The District of Columbia Public Service Commission announced a 2-1 vote on Friday morning to reject the proposed $6.8 billion Exelon-Pepco merger.
The vote dismisses a $78 million settlement agreement the utilities filed last fall with the support of D.C. Mayor Muriel Bowser. The decision comes after the PSC voted down the original merger proposal last August, throwing plans to create the nation’s largest utility off-track.
But the deal continues to advance. Commissioner Joanne Doddy Fort introduced a proposed alternative settlement agreement to be considered by the parties, which two of three commissioners approved. Stakeholders now have 14 days to consider the new terms. If an agreement is reached, the deal will close.
MDV-SEIA detailed the two votes:
1. Is the proposed settlement agreement (NSA) in the public interest?
Motion: Reject the proposed NSA.
2. Fort provides alternative terms. Contained various components, including removal of Exelon as the developer forsolarprojects as proposed in the NSA, addition of non-compliance penalties, etc.
Motion: Allow settling parties to review the proposed alternative within 14 days and accept the revised agreement, or request other relief. If all parties accept the agreement, then the joint application for approval would be deemed approved as being in the public interest.
In the first vote, Commissioner Fort and Chairman Betty Ann Kane determined that the NSA was not in the public interest based on four grounds laid out in the PSC order.
First, regulators took issue with the exclusion of non-residential ratepayers as part of a $25.6 million customer credit. Second, they said that Exelon’s takeover of a competitively sourced 5-megawatt solar project at D.C. Water "undermines competition and grid neutrality.” Third, they determined that sustainability and low-income energy projects included in a customer investment fund (CIF) “do not improve Pepco’s distribution system nor advance the Commission’s objective to modernize the District’s energy systems and distribution grid.” Fourth, commissioners found the proposed method of allocating the CIF funds did not give regulators adequate oversight.

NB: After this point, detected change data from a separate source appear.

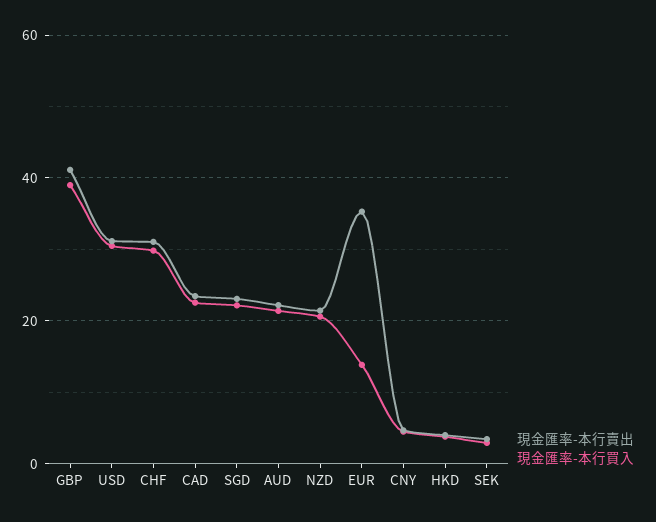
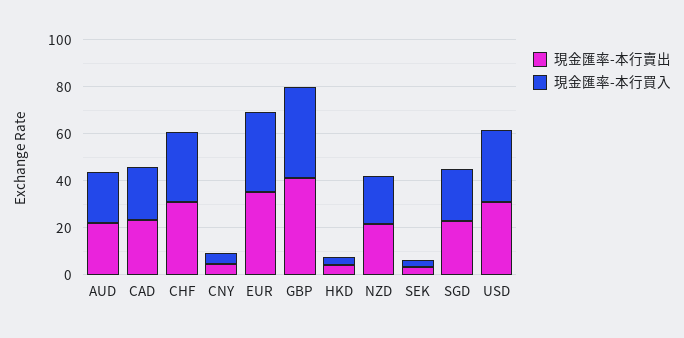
  {
    "現金匯率-本行賣出": {
      "GBP": 42,
      "USD": 32,
      "CHF": 32,
      "CAD": 24,
      "SGD": 24,
      "AUD": 22,
      "NZD": 22,
      "EUR": 36,
      "CNY": 4,
      "HKD": 4,
      "SEK": 4
    },
    "現金匯率-本行買入": {
      "GBP": 40,
      "USD": 30,
      "CHF": 30,
      "CAD": 22,
      "SGD": 22,
      "AUD": 22,
      "NZD": 20,
-     "EUR": 14,
+     "EUR": 35,
      "CNY": 4,
      "HKD": 4,
      "SEK": 2
    }
  }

However, the deal could still be approved.
Commissioner Willie Phillips, who voted to approve the NSA on Friday, also voted in favor of Fort’s proposed alternative. The alternative (summarized in a press release) includes four conditions:
- Deferring decision on allocation of $25.6 million Customer Base Rate Credit until next Pepco rate case
- Removing a provision that designates Exelon as the developer of a 5-megawatt solar generation facility at D.C. Water, and requiring Pepco to facilitate the interconnection through a competitive process
- Creating an escrow fund with two subaccounts at Pepco to hold $32.8 million of the proposed $72.8 million customer investment fund created by Exelon in the proposed settlement, $21.55 million of which is to be used to modernize the D.C. grid
- Striking as premature provisions regarding Pepco’s role to develop public purpose microgrids, requiring Pepco to facilitate and support pilot projects under a separate proceeding (FC 1130)
"The commission's order prescribes new provisions that we and the settling parties must carefully review to determine whether they are acceptable," Exelon spokesperson Paul Elsberg said in a statement.

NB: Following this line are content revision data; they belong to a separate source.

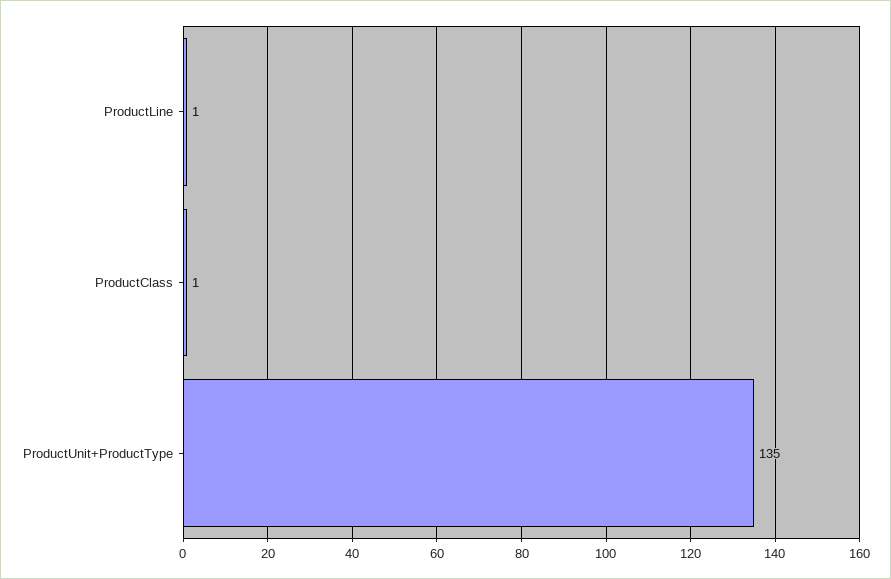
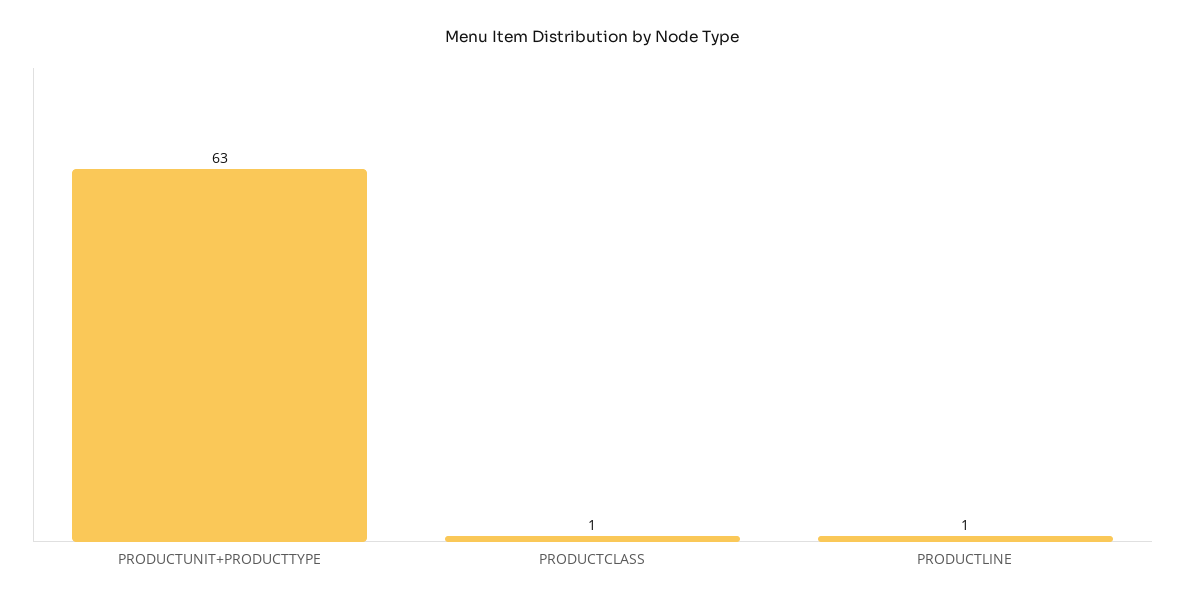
  {
    "ProductLine": 1,
    "ProductClass": 1,
-   "ProductUnit+ProductType": 135
+   "ProductUnit+ProductType": 63
  }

Exelon previously stated that if a settlement isn't reached by March 4, the utility would cut its losses and walk away from the merger. The 14-day review period passes the March 4 deadline. But after two years of negotiations and having spent $259 million on the acquisition, experts believe the Chicago-based utility is likely to accept the proposed alternative.
In her dissent, Chairwoman Kane argued, as she did in the August ruling, that the merger represents an inherent conflict of interest that is not addressed in the proposed alternative.
“In particular, the return of Pepco to an ownership structure that includes energy generation, supply, marketing and sales will result in an entanglement of management, financial health, and decision-making,” she wrote. “This is fatal flaw which will adversely affect Pepco and create a diversion of focus that carries it in the opposite direction from D.C. law and policy."